# [Vorliegender Text]
··········
Eine genauere Darstellung der somatischen Aspekte der Gonadotropin-Releasing-Hormon-Analoga-Therapie sowie der gegengeschlechtlichen Hormontherapie bei Jugendlichen würde den Rahmen dieses Beitrags sprengen, es wird auf eine Übersichtsarbeit verwiesen [18].

Abb. 3
figure 3

Abfolge von Behandlungsschritten. FTM „female to male“ (Frau zu Mann); GnRH Gonadotropin-Releasing-Hormon; MTF „male to female“ (Mann zu Frau)

Herausforderungen für Fachkräfte

In der Arbeit mit geschlechtsinkongruenten Kindern und Jugendlichen stellen sich trotz zunehmenden Wissenstands eine Reihe von Herausforderungen, auf die abschließend kurz eingegangen werden soll. Zunächst kann wie bereits dargestellt nur ein ausnahmslos ergebnisoffener Zugang der Tatsache Rechnung tragen, dass nur ein Teil aller Kinder mit Geschlechtsinkongruenz auch im Erwachsenenalter als transidente Menschen leben und eine Vorhersage über einen möglichen Entwicklungsverlauf nur in beschränktem Maß möglich ist [19]. Zugleich weisen Studien aber darauf hin, dass tatsächlich transidente Kinder und Jugendliche unter ihren zugewiesenen Geschlechterrollen unter Umständen stark leiden und in höherem Ausmaß psychische Begleitstörungen entwickeln als diejenigen jungen Menschen, denen ihr Umfeld ermöglicht, geschlechtlich selbstbestimmt und authentisch zu leben und die früh professionell darin unterstützt werden [2]. Bisher verfügbare Daten verweisen auf einen guten Outcome bei leitliniengerechter Behandlung [20], aktuell sind aber nur wenige Studien mit kleinen Fallzahlen verfügbar. Auf der Ebene der Behandlung trifft das von Betroffenen ins Feld geführte Recht auf geschlechtliche Selbstbestimmung auf die ärztliche Verpflichtung zu evidenzbasierter Indikationsstellung sowie ausführlicher Aufklärung und Dokumentation. Häufig ist es nicht einfach, betroffenen jungen Menschen mit ihrem (verständlichen) Leidensdruck einen klaren Rahmen zu vermitteln. Es gilt aber, diesen Rahmen unter Berücksichtigung des Behandlungsauftrags der betroffenen Jugendlichen sowie der Position von Eltern oder Obsorgeträgern zu einer Therapieentscheidung zu verwandeln. Fachkräfte befinden sich in einer ethischen Dilemmasituation, in der keine neutrale Haltung möglich ist, da „auch eine Nichtentscheidung eine Entscheidung darstellt“ [2], nämlich unter Umständen eine Entscheidung, aus Sicht von Betroffenen den als aversiv erlebten Körper weiterhin ertragen zu müssen.
··········
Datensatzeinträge
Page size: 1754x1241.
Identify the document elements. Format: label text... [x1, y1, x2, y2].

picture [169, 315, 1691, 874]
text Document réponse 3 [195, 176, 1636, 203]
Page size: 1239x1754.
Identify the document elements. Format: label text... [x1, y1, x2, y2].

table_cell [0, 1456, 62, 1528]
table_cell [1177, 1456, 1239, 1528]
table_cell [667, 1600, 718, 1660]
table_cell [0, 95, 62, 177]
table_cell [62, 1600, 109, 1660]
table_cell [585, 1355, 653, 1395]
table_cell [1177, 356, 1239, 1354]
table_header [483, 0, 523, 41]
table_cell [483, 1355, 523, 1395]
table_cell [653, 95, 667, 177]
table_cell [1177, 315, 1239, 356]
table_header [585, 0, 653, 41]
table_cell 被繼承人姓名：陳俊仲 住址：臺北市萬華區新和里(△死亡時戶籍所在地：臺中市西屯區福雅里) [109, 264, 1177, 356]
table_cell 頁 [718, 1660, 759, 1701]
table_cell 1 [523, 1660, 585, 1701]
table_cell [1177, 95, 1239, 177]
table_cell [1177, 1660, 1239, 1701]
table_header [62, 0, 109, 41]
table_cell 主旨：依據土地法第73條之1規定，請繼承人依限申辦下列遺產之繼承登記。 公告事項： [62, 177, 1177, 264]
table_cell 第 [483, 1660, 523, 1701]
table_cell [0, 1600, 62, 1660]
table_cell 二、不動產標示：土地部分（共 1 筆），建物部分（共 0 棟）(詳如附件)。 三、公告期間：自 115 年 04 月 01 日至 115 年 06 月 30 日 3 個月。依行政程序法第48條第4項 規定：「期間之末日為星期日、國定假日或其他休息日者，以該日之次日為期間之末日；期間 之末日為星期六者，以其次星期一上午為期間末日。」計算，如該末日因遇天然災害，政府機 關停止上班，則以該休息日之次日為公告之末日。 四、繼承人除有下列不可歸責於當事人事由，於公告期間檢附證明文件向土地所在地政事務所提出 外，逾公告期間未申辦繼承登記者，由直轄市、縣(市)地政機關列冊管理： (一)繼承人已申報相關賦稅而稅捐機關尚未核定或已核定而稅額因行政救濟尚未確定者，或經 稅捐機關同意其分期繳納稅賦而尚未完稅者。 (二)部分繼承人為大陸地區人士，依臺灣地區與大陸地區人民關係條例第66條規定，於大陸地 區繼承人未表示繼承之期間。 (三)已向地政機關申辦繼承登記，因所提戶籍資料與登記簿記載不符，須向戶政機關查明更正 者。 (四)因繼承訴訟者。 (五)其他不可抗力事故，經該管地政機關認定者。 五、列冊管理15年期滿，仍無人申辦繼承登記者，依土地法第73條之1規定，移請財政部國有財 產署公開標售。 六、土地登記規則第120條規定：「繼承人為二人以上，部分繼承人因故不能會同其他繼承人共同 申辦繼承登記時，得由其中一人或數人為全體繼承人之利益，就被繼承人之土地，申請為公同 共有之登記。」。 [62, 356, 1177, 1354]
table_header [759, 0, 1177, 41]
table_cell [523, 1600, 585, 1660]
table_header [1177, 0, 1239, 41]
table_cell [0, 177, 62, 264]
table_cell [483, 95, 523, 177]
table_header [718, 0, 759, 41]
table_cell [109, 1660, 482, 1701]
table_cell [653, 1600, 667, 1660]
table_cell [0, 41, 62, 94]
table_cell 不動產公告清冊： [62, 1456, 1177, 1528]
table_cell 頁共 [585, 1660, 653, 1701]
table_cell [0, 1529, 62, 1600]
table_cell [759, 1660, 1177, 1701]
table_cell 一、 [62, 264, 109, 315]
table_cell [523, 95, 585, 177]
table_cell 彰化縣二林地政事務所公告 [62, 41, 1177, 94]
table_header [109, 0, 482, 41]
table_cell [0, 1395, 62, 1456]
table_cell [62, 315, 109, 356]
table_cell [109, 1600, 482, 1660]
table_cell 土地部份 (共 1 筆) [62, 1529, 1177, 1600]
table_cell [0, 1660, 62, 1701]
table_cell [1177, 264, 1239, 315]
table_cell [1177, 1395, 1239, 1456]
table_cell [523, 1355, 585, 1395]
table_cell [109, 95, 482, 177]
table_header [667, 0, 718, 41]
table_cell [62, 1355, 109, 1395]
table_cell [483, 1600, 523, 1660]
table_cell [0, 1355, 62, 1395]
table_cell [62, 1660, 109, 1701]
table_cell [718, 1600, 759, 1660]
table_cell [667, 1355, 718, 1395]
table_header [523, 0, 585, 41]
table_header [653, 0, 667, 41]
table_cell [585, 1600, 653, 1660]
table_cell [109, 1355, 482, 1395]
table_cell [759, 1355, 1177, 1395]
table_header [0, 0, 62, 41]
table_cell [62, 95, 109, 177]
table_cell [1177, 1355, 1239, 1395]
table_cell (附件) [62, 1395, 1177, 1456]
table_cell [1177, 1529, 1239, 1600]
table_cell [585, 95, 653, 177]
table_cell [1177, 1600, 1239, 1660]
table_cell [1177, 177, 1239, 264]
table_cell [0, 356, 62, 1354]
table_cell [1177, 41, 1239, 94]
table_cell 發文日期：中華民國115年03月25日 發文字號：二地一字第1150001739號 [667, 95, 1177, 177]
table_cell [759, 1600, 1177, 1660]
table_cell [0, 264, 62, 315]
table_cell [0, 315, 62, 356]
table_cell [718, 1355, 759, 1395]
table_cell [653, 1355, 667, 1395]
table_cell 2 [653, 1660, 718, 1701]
··········
# [Aufgaben zum Text]
a - Nennen Sie alle Abkürzungen, die in der Bildunterschrift zu „Abb. 3“ im Text über geschlechtsinkongruente Kinder und Jugendliche erklärt werden, jeweils mit ihrer Erläuterung.
b - Führen Sie den Text über geschlechtsinkongruente Kinder und Jugendliche im Anschluss an seinen letzten Satz weiter.

# [Lösungen]
a -
- FTM: „female to male“ (Frau zu Mann)
- GnRH: Gonadotropin-Releasing-Hormon
- MTF: „male to female“ (Mann zu Frau)

b -
Fazit für die Praxis

  • Kinder und Jugendliche, die unter ihren als nicht stimmig empfundenen Geschlechtsmerkmalen leiden, sind in steigendem Ausmaß medial und im klinischen Versorgungssystem präsent.

  • Kindern und deren Familien sollte im präpubertären Stadium zunächst eine ergebnisoffene und entwicklungsbegleitende Beratung und Psychoedukation angeboten werden, die kindlichem Experimentieren einen Freiraum lässt und nicht zu früh den Fokus auf mögliche Transidentität einengt. Im Bedarfsfall kann der Einbezug von Kindergarten oder Schule erfolgen.

  • Für ein Verständnis der individuellen Situation von Jugendlichen ist als Ausgangspunkt für jegliche weitere Intervention eine ausführliche Abklärung an einem spezialisierten Zentrum indiziert. Bausteine der Diagnostik sind der kinder- und jugendpsychiatrische, somatische, psychodiagnostische sowie psychotherapeutische Befund.

  • Die Therapie bei Jugendlichen richtet sich entwicklungsbegleitend nach individuellen Erfordernissen und beinhaltet in jedem Fall eine psychotherapeutische Behandlung, die später bei Bedarf um somatomedizinische Bausteine ergänzt werden kann.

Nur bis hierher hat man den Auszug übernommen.